## [Task to complete]
Please reproduce, from the material below, only the lines between the line containing "- Pick 1 - 2 fonts MAX" and the line containing "Now that you have picked", inclusive.

## [Data section]

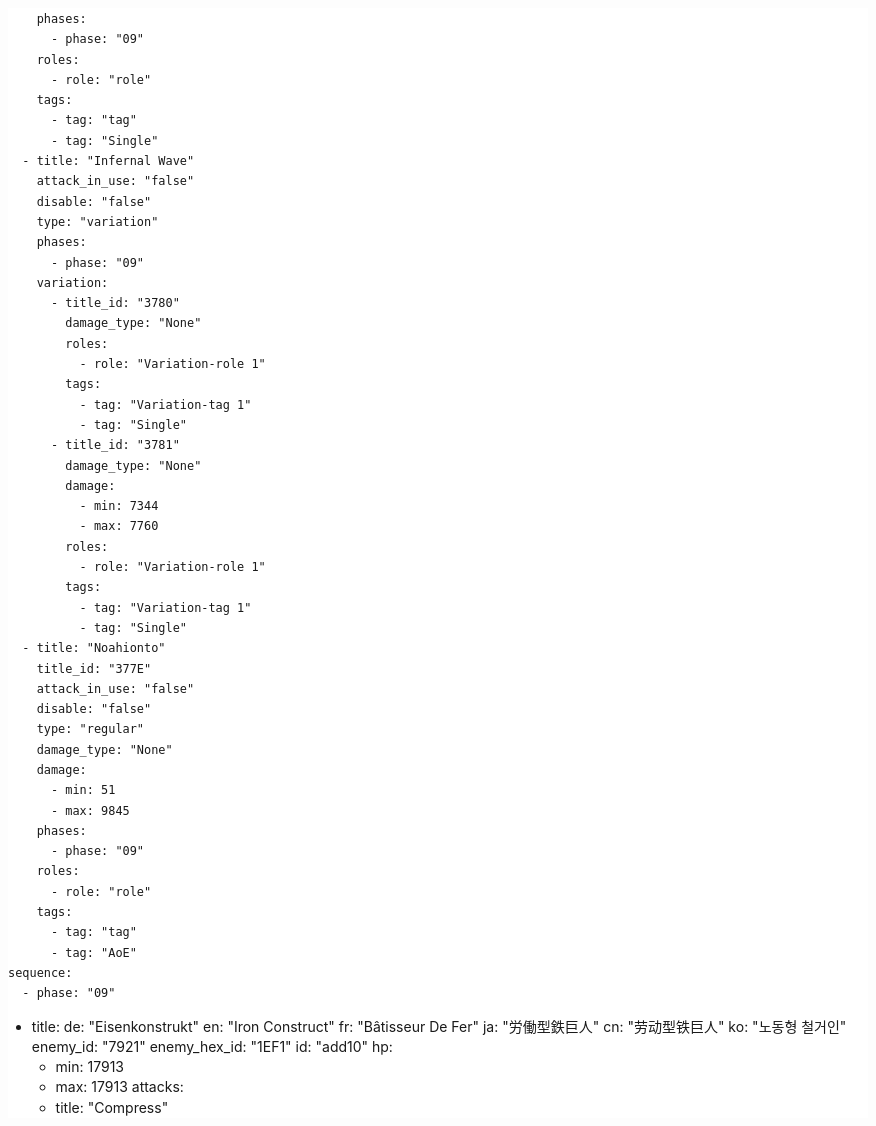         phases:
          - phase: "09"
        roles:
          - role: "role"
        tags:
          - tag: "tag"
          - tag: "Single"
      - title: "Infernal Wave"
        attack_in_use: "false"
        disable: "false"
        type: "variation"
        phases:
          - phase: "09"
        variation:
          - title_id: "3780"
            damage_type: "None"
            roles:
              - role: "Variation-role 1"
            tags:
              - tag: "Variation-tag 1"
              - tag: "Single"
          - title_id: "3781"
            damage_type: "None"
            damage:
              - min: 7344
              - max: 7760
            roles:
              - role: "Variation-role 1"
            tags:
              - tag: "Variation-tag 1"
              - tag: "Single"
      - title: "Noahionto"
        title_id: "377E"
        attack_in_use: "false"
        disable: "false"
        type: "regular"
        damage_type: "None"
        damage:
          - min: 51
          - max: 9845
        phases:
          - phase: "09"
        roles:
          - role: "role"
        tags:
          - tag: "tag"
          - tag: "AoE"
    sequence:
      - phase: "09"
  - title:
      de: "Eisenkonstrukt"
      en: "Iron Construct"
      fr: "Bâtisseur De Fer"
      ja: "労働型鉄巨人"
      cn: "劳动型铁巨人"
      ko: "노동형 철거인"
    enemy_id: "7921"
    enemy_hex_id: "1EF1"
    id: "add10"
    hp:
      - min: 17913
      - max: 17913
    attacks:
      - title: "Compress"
--
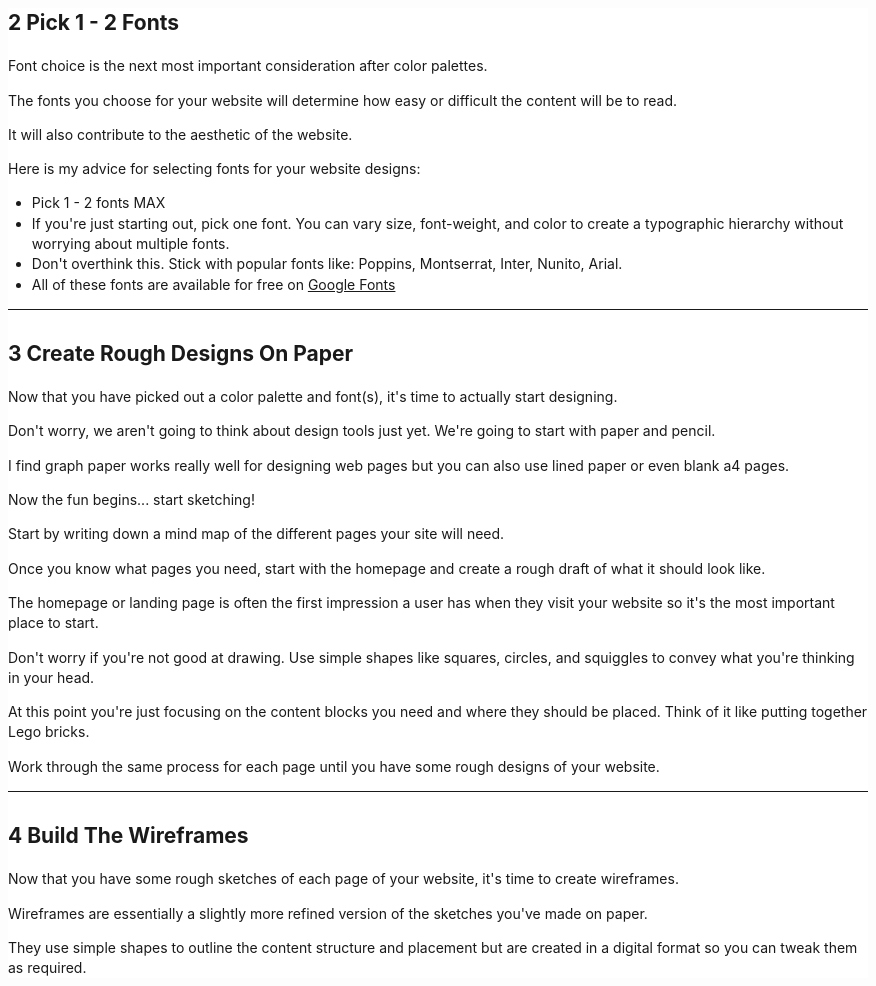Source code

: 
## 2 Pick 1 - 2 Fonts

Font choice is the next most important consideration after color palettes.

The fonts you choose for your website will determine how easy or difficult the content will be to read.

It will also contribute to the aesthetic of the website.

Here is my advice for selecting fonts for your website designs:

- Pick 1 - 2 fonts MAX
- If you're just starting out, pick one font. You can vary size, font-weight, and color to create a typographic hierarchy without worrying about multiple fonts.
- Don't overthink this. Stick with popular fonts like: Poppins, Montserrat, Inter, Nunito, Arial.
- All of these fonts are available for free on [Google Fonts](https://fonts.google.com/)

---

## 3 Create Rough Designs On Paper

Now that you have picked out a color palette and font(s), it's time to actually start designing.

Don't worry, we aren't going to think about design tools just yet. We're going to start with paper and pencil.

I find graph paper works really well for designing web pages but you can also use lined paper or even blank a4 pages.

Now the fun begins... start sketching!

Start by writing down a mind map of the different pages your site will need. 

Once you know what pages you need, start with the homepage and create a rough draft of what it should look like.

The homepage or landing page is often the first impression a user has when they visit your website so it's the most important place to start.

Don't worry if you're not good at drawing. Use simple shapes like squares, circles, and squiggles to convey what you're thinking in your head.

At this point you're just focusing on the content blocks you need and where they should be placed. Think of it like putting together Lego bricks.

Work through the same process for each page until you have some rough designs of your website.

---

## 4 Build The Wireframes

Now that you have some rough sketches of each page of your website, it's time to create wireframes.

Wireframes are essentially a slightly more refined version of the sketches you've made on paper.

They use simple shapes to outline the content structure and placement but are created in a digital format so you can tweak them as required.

## [Reply to the exercise]
- Pick 1 - 2 fonts MAX
- If you're just starting out, pick one font. You can vary size, font-weight, and color to create a typographic hierarchy without worrying about multiple fonts.
- Don't overthink this. Stick with popular fonts like: Poppins, Montserrat, Inter, Nunito, Arial.
- All of these fonts are available for free on [Google Fonts](https://fonts.google.com/)

---

## 3 Create Rough Designs On Paper

Now that you have picked out a color palette and font(s), it's time to actually start designing.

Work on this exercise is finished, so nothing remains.